= Z. A. Morshed =

Deputy Inspector General of the Bangladesh Police

Z. A. Morshed (died 2013) was an additional deputy inspector general of the Bangladesh Police. He died in the Mirpur textile factory fire in 2013.

==Career==
Morshed joined the police cadre from the 12 batch of Bangladesh Civil Service.

During the 2001-2006 Bangladesh Nationalist Party rule, Morshed was denied promotions and prestigious postings due to being from Gopalganj District, which is viewed as a stronghold of the opposition Awami League. The Bangladesh Nationalist Party government denied promotions to police officers from Gopalganj District, Faridpur District and religious minority communities. In 2001, he was transferred to the Armed Police Battalion in Bilaychchari, Rangamati District. He went on to serve with the Armed Police Battalion in Uttara and Sylhet.

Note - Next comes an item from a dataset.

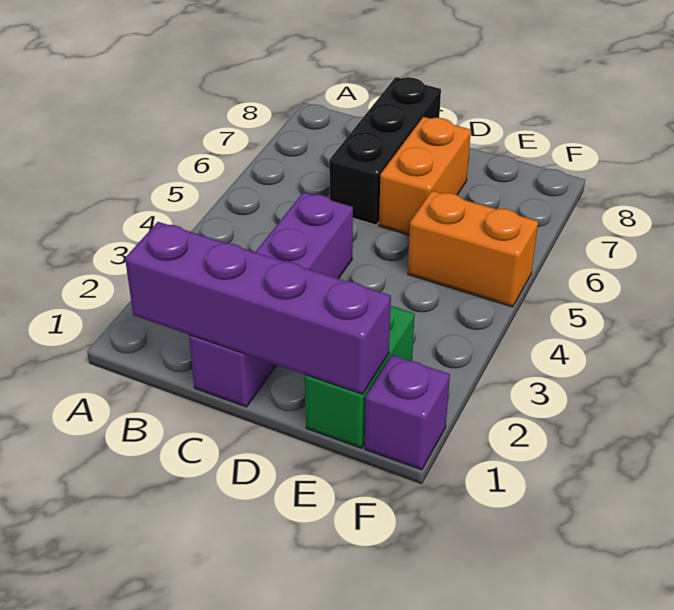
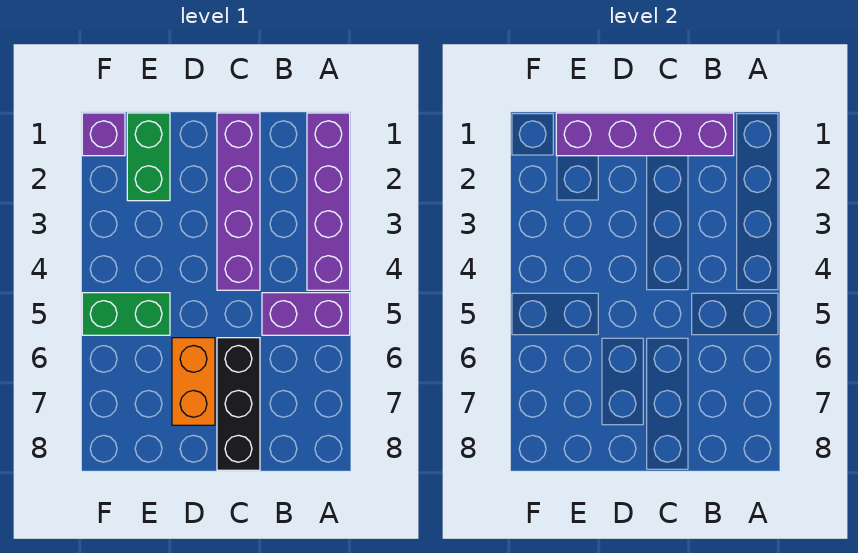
none -> purple brick A1:A4 level 1
none -> purple brick A5:B5 level 1
orange brick E5:F5 level 1 -> green brick E5:F5 level 1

In 2010, Morshed was the superintendent of police of Chittagong District. During his time, Hefazate Islam Bangladesh emerged as a political force in Chittagong District, indulging in violent clashes with the police. He detained 250 students at the University of Chittagong following violent clashes between students and vandalism. While he was there, the 2012 Hathazari violence took place, which was a communal clash between the majority Muslim community and the minority Hindu community. The clashes started after a rumor went viral on Facebook alleging some Hindus had desecrated the Koran.

== Death ==
Morshed died at a fire on 2 May 2013 in the factory of Tung Hai Sweater Limited in Darus Salam Thana. He was rescued from the fire and died at the National Institute of Cardiovascular Diseases emergency room. He was then an additional deputy inspector general of the police. Six others were killed in the fire, including Sohel Mostafa Swapan, president of Comilla District North unit of Jubo League, and Mahbubur Rahman, managing director of Tung Hai Sweater Limited and Morshed's friend. There were 200-300 workers in the garment factory at the time of the fire. The fire took place at around the same time Rana Plaza collapsed. His bodyguard, Ripon Chakma, also died in the fire.